The haiku-inspired text immerses the reader in a magical journey within the enchanted garden. The book invites the reader to contemplate the intricate paper-cut details of lively plants, insects and animals hiding out in the garden.
The education work at the Quentin Blake Centre for Illustration highlights the way that illustration has impacted lives for thousands of years and that illustration is for everyone.
They commissioned this film to help demonstrate this message to people of all ages, especially people unfamiliar with the subject.
It’s a mixed media animation, composed around simple cut-out paper shapes that create backgrounds for tiny characters to interact with.
All illustrations for this illustrated picture book were made out of three-dimensional paper sculptures and photography.
Carlo wanted to give the book a real and dimensional feel, something dramatic that puts the children inside of the story.
This project is a series of illustrations commissioned by Meta Open Arts to commemorate World Mental Health Month. These artworks were handcrafted in the studio out of layers of coloured paper, inspired by traditional print techniques.
The delicate and meticulously constructed paper illustrations take a gentle, empathetic perspective toward the often invisible struggles that affect our mental health.
This project is a paper-cut stop-motion animation about data humanism. It’s storytelling through interpreting and visualizing data into something that can be seen and felt.
While learning the importance of communication between data and people, individuals get to know the purpose of data collection and know themselves better.

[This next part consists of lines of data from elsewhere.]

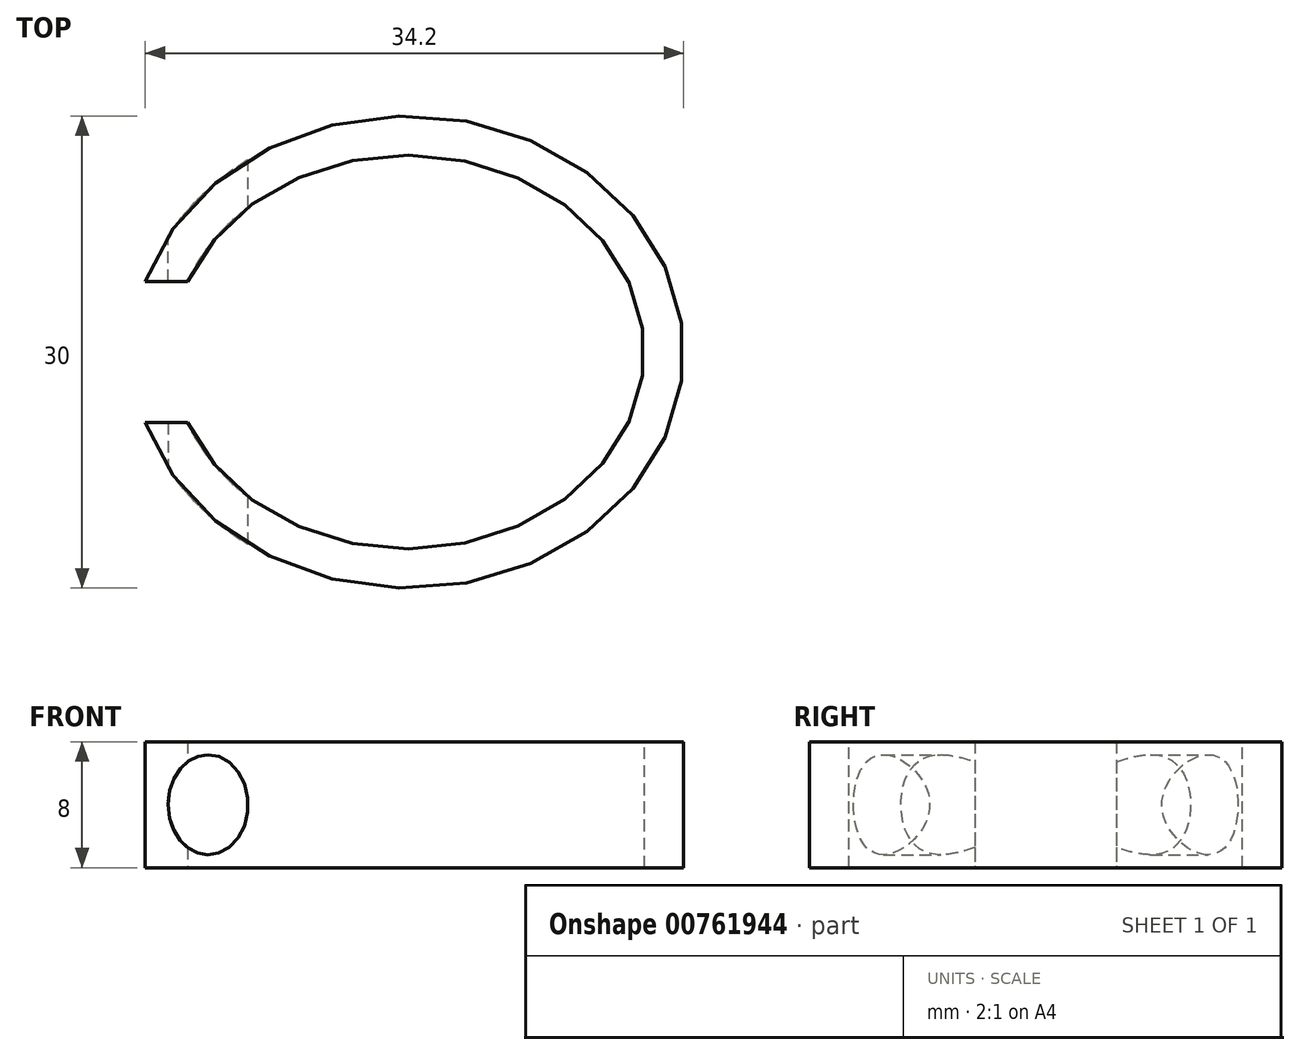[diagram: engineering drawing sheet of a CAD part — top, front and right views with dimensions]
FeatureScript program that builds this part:
annotation { "Feature Type Name" : "Feature", "Feature Type Description" : "" }
export const myFeature = defineFeature(function(context is Context, id is Id, definition is map)
    precondition{}
    {
        {
            var Q0;
            Q0=qCreatedBy(makeId("Top.planeOp"),FACE);
            var sketch = newSketch(context, id + "F0", { "sketchPlane" : qUnion([Q0])});
            skEllipse(sketch, "E0", {"center": v(0, 0) * mm, "majorRadius": 17.5 * mm, "minorRadius": 15 * mm, "majorAxis": v(-1, 0)});
            skEllipse(sketch, "E1", {"center": v(0, 0) * mm, "majorRadius": 15 * mm, "minorRadius": 12.5 * mm, "majorAxis": v(-1, 0)});
            skSolve(sketch);
        }
        {
            var Q0;
            Q0=qCreatedBy(makeId("Right.planeOp"),FACE);
            var sketch = newSketch(context, id + "F1", { "sketchPlane" : qUnion([Q0])});
            skLineSegment(sketch, "E2.bottom", {"start": v(-13.5, 2) * mm, "end": v(-10, 2) * mm});
            skLineSegment(sketch, "E2.top", {"start": v(-13.5, -2) * mm, "end": v(-10, -2) * mm});
            skLineSegment(sketch, "E2.left", {"start": v(-13.5, 2) * mm, "end": v(-13.5, -2) * mm});
            skLineSegment(sketch, "E2.right", {"start": v(-10, 2) * mm, "end": v(-10, -2) * mm});
            skPoint(sketch, "E2.middle", {"position": v(-11.75, 0) * mm});
            skSolve(sketch);
        }
        {
            var Q0;
            Q0=makeQuery(id+"F0.imprint","IMPRINT",FACE,{"disambiguationData":[TD([[makeQuery(id+"F0.imprint","IMPRINT",EDGE,{"derivedFrom":sQuery(id+"F0.wireOp",EDGE,"E0")}),1.0]])]});
            extrude(context, id + "F2", {"entities" : qUnion([Q0]), "endBound" : BoundingType.SYMMETRIC, "depth" : 8 * mm, "offsetDistance" : 25.4 * mm});
        }
        {
            var Q0;
            Q0=qCreatedBy(makeId("Top.planeOp"),FACE);
            var sketch = newSketch(context, id + "F3", { "sketchPlane" : qUnion([Q0])});
            skLineSegment(sketch, "E3.bottom", {"start": v(-21.02, 4.49) * mm, "end": v(-9.76, 4.49) * mm});
            skLineSegment(sketch, "E3.top", {"start": v(-21.02, -4.49) * mm, "end": v(-9.76, -4.49) * mm});
            skLineSegment(sketch, "E3.left", {"start": v(-21.02, 4.49) * mm, "end": v(-21.02, -4.49) * mm});
            skLineSegment(sketch, "E3.right", {"start": v(-9.76, 4.49) * mm, "end": v(-9.76, -4.49) * mm});
            skPoint(sketch, "E3.middle", {"position": v(-15.4, 0) * mm});
            skPoint(sketch, "E4.middle", {"position": v(-25.36, 0) * mm});
            skSolve(sketch);
        }
        {
            var Q0;
            Q0 = qSketchRegion(id + "F3", true);
            extrude(context, id + "F4", {"entities" : qUnion([Q0]), "operationType" : NewBodyOperationType.REMOVE, "endBound" : BoundingType.SYMMETRIC, "oppositeDirection" : true, "depth" : 25.4 * mm, "offsetDistance" : 25.4 * mm});
        }
        {
            var Q0;
            Q0=qCreatedBy(makeId("Front.planeOp"),FACE);
            var sketch = newSketch(context, id + "F5", { "sketchPlane" : qUnion([Q0])});
            skEllipse(sketch, "E5", {"center": v(-12.7, 0) * mm, "majorRadius": 3.18 * mm, "minorRadius": 2.54 * mm, "majorAxis": v(0, 1)});
            skSolve(sketch);
        }
        {
            var Q0;
            Q0 = qSketchRegion(id + "F5", true);
            extrude(context, id + "F6", {"entities" : qUnion([Q0]), "operationType" : NewBodyOperationType.REMOVE, "endBound" : BoundingType.SYMMETRIC, "depth" : 25.4 * mm, "offsetDistance" : 25.4 * mm});
        }
    });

Hugo and Kris were always together. They built towers. But on one day they could no longer be together anymore. Separated they do everything they can to keep seeing each other. To achieve that, they both have to build their highest tower ever.
I SEE YOU is a fold-out accordion risoprinted zine. Each towers has a small window to look through. If you fold-out the zine they can see each other.

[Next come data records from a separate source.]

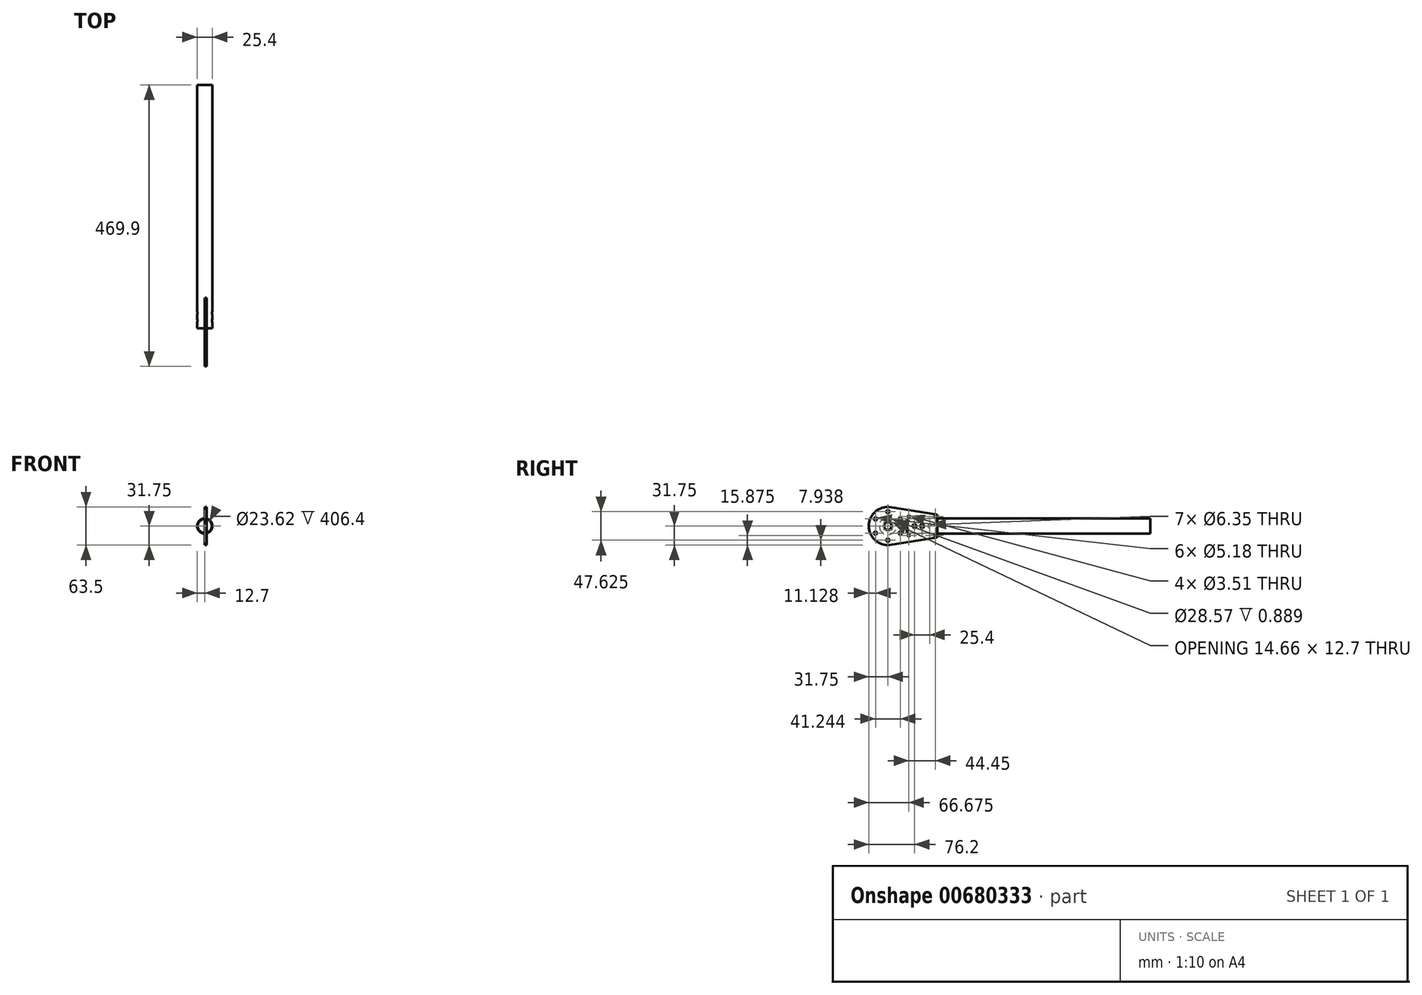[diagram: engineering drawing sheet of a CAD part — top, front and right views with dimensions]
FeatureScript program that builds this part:
annotation { "Feature Type Name" : "Feature", "Feature Type Description" : "" }
export const myFeature = defineFeature(function(context is Context, id is Id, definition is map)
    precondition{}
    {
        {
            var Q0;
            Q0=qCreatedBy(makeId("Front.planeOp"),FACE);
            var sketch = newSketch(context, id + "F0", { "sketchPlane" : qUnion([Q0])});
            skCircle(sketch, "E0", {"center": v(0, 0) * mm, "radius": 12.7 * mm});
            skCircle(sketch, "E1", {"center": v(0, 0) * mm, "radius": 11.81 * mm});
            skSolve(sketch);
        }
        {
            var Q0;
            Q0 = qSketchRegion(id + "F0", true);
            extrude(context, id + "F1", {"entities" : qUnion([Q0]), "oppositeDirection" : true, "depth" : 406.4 * mm, "offsetDistance" : 25.4 * mm});
        }
        {
            var Q0;
            Q0=qCreatedBy(makeId("Right.planeOp"),FACE);
            var sketch = newSketch(context, id + "F2", { "sketchPlane" : qUnion([Q0])});
            skLineSegment(sketch, "E2", {"start": v(0, 0) * mm, "end": v(91.03, 0) * mm, "construction": true});
            skCircle(sketch, "E3", {"center": v(12.7, 0) * mm, "radius": 3.18 * mm});
            skCircle(sketch, "E4", {"center": v(25.4, 0) * mm, "radius": 3.18 * mm});
            skSolve(sketch);
        }
        {
            var Q0;
            Q0 = qSketchRegion(id + "F2", true);
            extrude(context, id + "F3", {"entities" : qUnion([Q0]), "operationType" : NewBodyOperationType.REMOVE, "endBound" : BoundingType.THROUGH_ALL, "oppositeDirection" : true, "depth" : 25.4 * mm, "offsetDistance" : 25.4 * mm, "hasSecondDirection" : true, "secondDirectionOppositeDirection" : false, "secondDirectionDepth" : 25.4 * mm});
        }
        {
            var Q0;
            Q0=qCreatedBy(makeId("Right.planeOp"),FACE);
            var sketch = newSketch(context, id + "F4", { "sketchPlane" : qUnion([Q0])});
            skLineSegment(sketch, "E5.bottom", {"start": v(-31.75, 31.75) * mm, "end": v(50.8, 31.75) * mm, "construction": true});
            skLineSegment(sketch, "E5.top", {"start": v(-31.75, -31.75) * mm, "end": v(50.8, -31.75) * mm, "construction": true});
            skLineSegment(sketch, "E5.left", {"start": v(-63.5, 31.75) * mm, "end": v(-63.5, -31.75) * mm, "construction": true});
            skLineSegment(sketch, "E5.right", {"start": v(50.8, 31.75) * mm, "end": v(50.8, -31.75) * mm, "construction": true});
            skPoint(sketch, "E6", {"position": v(-63.5, 0) * mm});
            skLineSegment(sketch, "E7", {"start": v(0, 0) * mm, "end": v(-63.5, 0) * mm, "construction": true});
            skCircle(sketch, "E8.cCircle", {"center": v(-31.75, 0) * mm, "radius": 6.35 * mm, "construction": true});
            skLineSegment(sketch, "E8.0", {"start": v(-28.08, -6.35) * mm, "end": v(-35.42, -6.35) * mm});
            skLineSegment(sketch, "E8.1", {"start": v(-35.42, -6.35) * mm, "end": v(-39.08, 0) * mm});
            skLineSegment(sketch, "E8.2", {"start": v(-39.08, 0) * mm, "end": v(-35.42, 6.35) * mm});
            skLineSegment(sketch, "E8.3", {"start": v(-35.42, 6.35) * mm, "end": v(-28.08, 6.35) * mm});
            skLineSegment(sketch, "E8.4", {"start": v(-28.08, 6.35) * mm, "end": v(-24.42, 0) * mm});
            skLineSegment(sketch, "E8.5", {"start": v(-24.42, 0) * mm, "end": v(-28.08, -6.35) * mm});
            skPoint(sketch, "E8.0.midPoint", {"position": v(-31.75, -6.35) * mm});
            skCircle(sketch, "E9", {"center": v(-31.75, 0) * mm, "radius": 23.81 * mm, "construction": true});
            skLineSegment(sketch, "E10", {"start": v(-31.75, 0) * mm, "end": v(-31.75, 23.81) * mm, "construction": true});
            skPoint(sketch, "E10.endSnap0", {"position": v(-31.75, 6.35) * mm});
            skCircle(sketch, "E11", {"center": v(-31.75, 23.81) * mm, "radius": 2.6 * mm});
            skCircle(sketch, "E12.1.0", {"center": v(-52.37, 11.9) * mm, "radius": 2.6 * mm});
            skCircle(sketch, "E12.2.0", {"center": v(-52.37, -11.9) * mm, "radius": 2.6 * mm});
            skCircle(sketch, "E12.3.0", {"center": v(-31.75, -23.81) * mm, "radius": 2.6 * mm});
            skCircle(sketch, "E12.4.0", {"center": v(-11.13, -11.9) * mm, "radius": 2.6 * mm});
            skCircle(sketch, "E12.5.0", {"center": v(-11.13, 11.9) * mm, "radius": 2.6 * mm});
            skCircle(sketch, "E13", {"center": v(12.7, 0) * mm, "radius": 3.18 * mm});
            skCircle(sketch, "E14", {"center": v(25.4, 0) * mm, "radius": 3.18 * mm});
            skCircle(sketch, "E15", {"center": v(38.1, 0) * mm, "radius": 3.18 * mm});
            skLineSegment(sketch, "E16", {"start": v(47.63, 31.75) * mm, "end": v(47.63, -31.75) * mm, "construction": true});
            skLineSegment(sketch, "E17", {"start": v(50.8, 15.88) * mm, "end": v(-63.5, 15.87) * mm, "construction": true});
            skCircle(sketch, "E18", {"center": v(47.63, 15.88) * mm, "radius": 1.75 * mm});
            skCircle(sketch, "E19", {"center": v(47.63, 28.58) * mm, "radius": 1.75 * mm, "construction": true});
            skCircle(sketch, "E20.MirrorC", {"center": v(47.63, -15.88) * mm, "radius": 1.75 * mm});
            skCircle(sketch, "E21.MirrorC", {"center": v(47.63, -28.58) * mm, "radius": 1.75 * mm, "construction": true});
            skPoint(sketch, "E22", {"position": v(-6.35, 31.75) * mm});
            skLineSegment(sketch, "E23", {"start": v(-6.35, 31.75) * mm, "end": v(-6.35, -31.75) * mm, "construction": true});
            skCircle(sketch, "E24.MirrorC", {"center": v(-60.32, -28.58) * mm, "radius": 1.75 * mm, "construction": true});
            skCircle(sketch, "E25.MirrorC", {"center": v(-60.32, 28.58) * mm, "radius": 1.75 * mm, "construction": true});
            skCircle(sketch, "E26", {"center": v(-6.35, -28.57) * mm, "radius": 1.75 * mm, "construction": true});
            skCircle(sketch, "E27.MirrorC", {"center": v(-6.35, 28.57) * mm, "radius": 1.75 * mm, "construction": true});
            skArc(sketch, "E28", {"start": v(-31.75, 31.75) * mm, "mid": v(-45.95, -28.4) * mm, "end": v(-6.35, 19.05) * mm, "construction": true});
            skArc(sketch, "E29", {"start": v(-31.75, 31.75) * mm, "mid": v(-63.5, 0) * mm, "end": v(-31.75, -31.75) * mm});
            skLineSegment(sketch, "E30", {"start": v(-29.25, -31.75) * mm, "end": v(50.8, -19.05) * mm});
            skLineSegment(sketch, "E31", {"start": v(47.63, -15.88) * mm, "end": v(50.8, -15.88) * mm, "construction": true});
            skLineSegment(sketch, "E32.MirrorCS", {"start": v(-29.25, 31.75) * mm, "end": v(50.8, 19.05) * mm});
            skLineSegment(sketch, "E33", {"start": v(50.8, 19.05) * mm, "end": v(50.8, -19.05) * mm});
            skLineSegment(sketch, "E34", {"start": v(-31.75, 31.75) * mm, "end": v(-29.25, 31.75) * mm});
            skLineSegment(sketch, "E35", {"start": v(-31.75, -31.75) * mm, "end": v(-29.25, -31.75) * mm});
            skCircle(sketch, "E36", {"center": v(3.18, 15.88) * mm, "radius": 1.75 * mm});
            skCircle(sketch, "E37.MirrorC", {"center": v(3.18, -15.88) * mm, "radius": 1.75 * mm});
            skSolve(sketch);
        }
        {
            var Q0;
            Q0 = qSketchRegion(id + "F4", true);
            extrude(context, id + "F5", {"entities" : qUnion([Q0]), "depth" : 3.17 * mm, "offsetDistance" : 25.4 * mm});
        }
        {
            var Q0;
            Q0=makeQuery(id+"F5.opExtrude","CAP_FACE",FACE,{"disambiguationData":[OSD([sQuery(id+"F4.wireOp",EDGE,"E5.bottom"),sQuery(id+"F4.wireOp",EDGE,"E5.top"),sQuery(id+"F4.wireOp",EDGE,"E5.left"),sQuery(id+"F4.wireOp",EDGE,"E5.right"),sQuery(id+"F4.wireOp",EDGE,"E8.0"),sQuery(id+"F4.wireOp",EDGE,"E8.1"),sQuery(id+"F4.wireOp",EDGE,"E8.2"),sQuery(id+"F4.wireOp",EDGE,"E8.3"),sQuery(id+"F4.wireOp",EDGE,"E8.4"),sQuery(id+"F4.wireOp",EDGE,"E8.5"),sQuery(id+"F4.wireOp",EDGE,"E11"),sQuery(id+"F4.wireOp",EDGE,"E12.1.0"),sQuery(id+"F4.wireOp",EDGE,"E12.2.0"),sQuery(id+"F4.wireOp",EDGE,"E12.3.0"),sQuery(id+"F4.wireOp",EDGE,"E12.4.0"),sQuery(id+"F4.wireOp",EDGE,"E12.5.0"),sQuery(id+"F4.wireOp",EDGE,"E13"),sQuery(id+"F4.wireOp",EDGE,"E14"),sQuery(id+"F4.wireOp",EDGE,"E15"),sQuery(id+"F4.wireOp",EDGE,"E18"),sQuery(id+"F4.wireOp",EDGE,"E19"),sQuery(id+"F4.wireOp",EDGE,"SXmX5qNj-NGBv-P4yf-tPgC-NAErbAux3Ky4"),sQuery(id+"F4.wireOp",EDGE,"E20.MirrorC"),sQuery(id+"F4.wireOp",EDGE,"E21.MirrorC"),sQuery(id+"F4.wireOp",EDGE,"E24.MirrorC"),sQuery(id+"F4.wireOp",EDGE,"E25.MirrorC"),sQuery(id+"F4.wireOp",EDGE,"E26"),sQuery(id+"F4.wireOp",EDGE,"E27.MirrorC")])],"isStart":true});
            var sketch = newSketch(context, id + "F6", { "sketchPlane" : qUnion([Q0])});
            skCircle(sketch, "E38", {"center": v(31.75, 0) * mm, "radius": 14.29 * mm});
            skLineSegment(sketch, "E39", {"start": v(31.75, 6.35) * mm, "end": v(31.75, -6.35) * mm, "construction": true});
            skSolve(sketch);
        }
        {
            var Q0;
            Q0 = qSketchRegion(id + "F6", true);
            extrude(context, id + "F7", {"entities" : qUnion([Q0]), "operationType" : NewBodyOperationType.REMOVE, "oppositeDirection" : true, "depth" : 0.89 * mm, "offsetDistance" : 25.4 * mm});
        }
    });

This Illustration, created with traditional media, inspired a story that celebrates intergenerational relationships and the wild, unusual perspective of a topsy-turvy tiger (Regit) found in an antique shop.
The story aims to highlight the benefits that differences in age, beliefs, culture and experiences can bring. Rhiannon explored a ‘lift the flap’ format to the book adding an element of surprise and curiosity.

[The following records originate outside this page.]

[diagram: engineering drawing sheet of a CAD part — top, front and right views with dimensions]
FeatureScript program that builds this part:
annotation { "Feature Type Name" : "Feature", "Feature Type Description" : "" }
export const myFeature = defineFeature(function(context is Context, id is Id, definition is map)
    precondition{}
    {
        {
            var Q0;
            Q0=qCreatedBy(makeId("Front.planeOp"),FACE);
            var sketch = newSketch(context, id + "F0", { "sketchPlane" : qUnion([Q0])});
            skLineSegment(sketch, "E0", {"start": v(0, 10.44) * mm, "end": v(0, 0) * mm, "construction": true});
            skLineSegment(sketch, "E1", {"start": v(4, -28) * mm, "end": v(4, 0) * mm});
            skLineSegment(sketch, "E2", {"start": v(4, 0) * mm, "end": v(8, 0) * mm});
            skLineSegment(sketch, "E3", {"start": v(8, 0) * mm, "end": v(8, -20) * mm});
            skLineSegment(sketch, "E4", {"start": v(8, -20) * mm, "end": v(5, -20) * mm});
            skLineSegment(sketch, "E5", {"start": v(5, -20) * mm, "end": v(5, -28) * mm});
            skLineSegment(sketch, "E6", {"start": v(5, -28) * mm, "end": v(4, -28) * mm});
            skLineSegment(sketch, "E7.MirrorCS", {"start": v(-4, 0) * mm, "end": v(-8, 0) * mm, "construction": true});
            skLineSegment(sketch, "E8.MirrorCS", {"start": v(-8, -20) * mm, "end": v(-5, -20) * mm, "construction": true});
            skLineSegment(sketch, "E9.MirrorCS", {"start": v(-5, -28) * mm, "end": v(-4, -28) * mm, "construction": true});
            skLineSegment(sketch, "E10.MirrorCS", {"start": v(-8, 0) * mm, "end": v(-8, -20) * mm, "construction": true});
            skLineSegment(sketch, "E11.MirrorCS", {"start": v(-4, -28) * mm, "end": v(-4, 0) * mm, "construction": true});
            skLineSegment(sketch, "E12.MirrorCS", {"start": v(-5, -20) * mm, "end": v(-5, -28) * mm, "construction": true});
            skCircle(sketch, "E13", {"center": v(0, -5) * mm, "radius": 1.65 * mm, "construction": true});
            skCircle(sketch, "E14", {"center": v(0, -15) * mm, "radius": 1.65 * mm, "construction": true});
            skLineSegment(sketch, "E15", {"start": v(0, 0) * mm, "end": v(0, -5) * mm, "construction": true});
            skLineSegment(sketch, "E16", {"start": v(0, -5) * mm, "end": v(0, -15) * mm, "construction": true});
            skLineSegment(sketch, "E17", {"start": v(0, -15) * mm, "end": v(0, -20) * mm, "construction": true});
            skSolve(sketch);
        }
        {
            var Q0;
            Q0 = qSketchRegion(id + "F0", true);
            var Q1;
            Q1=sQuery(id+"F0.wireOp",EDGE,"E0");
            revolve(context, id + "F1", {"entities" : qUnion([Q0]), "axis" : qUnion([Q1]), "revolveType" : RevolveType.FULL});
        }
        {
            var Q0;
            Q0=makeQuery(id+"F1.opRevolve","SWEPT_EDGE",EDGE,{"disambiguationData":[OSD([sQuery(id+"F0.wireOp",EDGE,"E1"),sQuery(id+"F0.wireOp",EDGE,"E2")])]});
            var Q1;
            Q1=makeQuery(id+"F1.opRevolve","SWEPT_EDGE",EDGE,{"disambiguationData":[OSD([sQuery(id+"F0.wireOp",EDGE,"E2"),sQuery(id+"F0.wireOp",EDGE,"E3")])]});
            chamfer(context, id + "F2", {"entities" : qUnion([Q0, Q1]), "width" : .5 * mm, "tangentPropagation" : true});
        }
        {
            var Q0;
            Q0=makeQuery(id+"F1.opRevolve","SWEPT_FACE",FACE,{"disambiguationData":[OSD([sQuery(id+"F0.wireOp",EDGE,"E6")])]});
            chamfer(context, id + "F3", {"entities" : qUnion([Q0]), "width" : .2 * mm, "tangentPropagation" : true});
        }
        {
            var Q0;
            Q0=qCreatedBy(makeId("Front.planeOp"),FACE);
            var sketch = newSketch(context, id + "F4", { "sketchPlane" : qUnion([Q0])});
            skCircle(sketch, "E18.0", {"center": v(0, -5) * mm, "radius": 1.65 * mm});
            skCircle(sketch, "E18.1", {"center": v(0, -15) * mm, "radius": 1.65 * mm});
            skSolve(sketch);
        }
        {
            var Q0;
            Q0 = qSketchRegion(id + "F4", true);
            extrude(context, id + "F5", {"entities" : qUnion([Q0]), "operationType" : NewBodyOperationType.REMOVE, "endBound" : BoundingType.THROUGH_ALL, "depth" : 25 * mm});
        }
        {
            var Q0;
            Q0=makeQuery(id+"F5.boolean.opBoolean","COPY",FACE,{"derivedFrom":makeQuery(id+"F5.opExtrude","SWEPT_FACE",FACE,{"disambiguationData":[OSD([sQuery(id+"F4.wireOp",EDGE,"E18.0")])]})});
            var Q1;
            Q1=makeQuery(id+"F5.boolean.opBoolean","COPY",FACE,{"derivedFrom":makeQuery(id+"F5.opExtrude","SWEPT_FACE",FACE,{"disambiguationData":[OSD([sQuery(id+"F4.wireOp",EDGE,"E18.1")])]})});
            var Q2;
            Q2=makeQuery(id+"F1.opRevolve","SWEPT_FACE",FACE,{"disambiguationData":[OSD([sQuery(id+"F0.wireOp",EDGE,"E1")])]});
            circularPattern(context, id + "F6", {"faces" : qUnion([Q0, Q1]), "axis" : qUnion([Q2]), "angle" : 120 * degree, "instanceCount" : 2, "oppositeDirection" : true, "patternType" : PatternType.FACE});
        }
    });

The idea for this illustration series came from a project that Julia has been developing for a children’s book. She thought it would be fun to experiment and to expand my process with stop motion animation.
All the elements of the illustration are materials taken from her recycling bin or the garden. Julia then went onto paint and add texture to these. She used the Stop Motion app on her iPhone and loved simplicity of the process and the technology.
Using paper cuts and coloured pencils delimitated by the icon of a house to find its placement in a playful way, this experimental series represents the different meanings found in the concept of home, depending on space, dimension and perspectives of each individual.
Each image was compiled into a GIF making it possible to associate differences and similarities between them.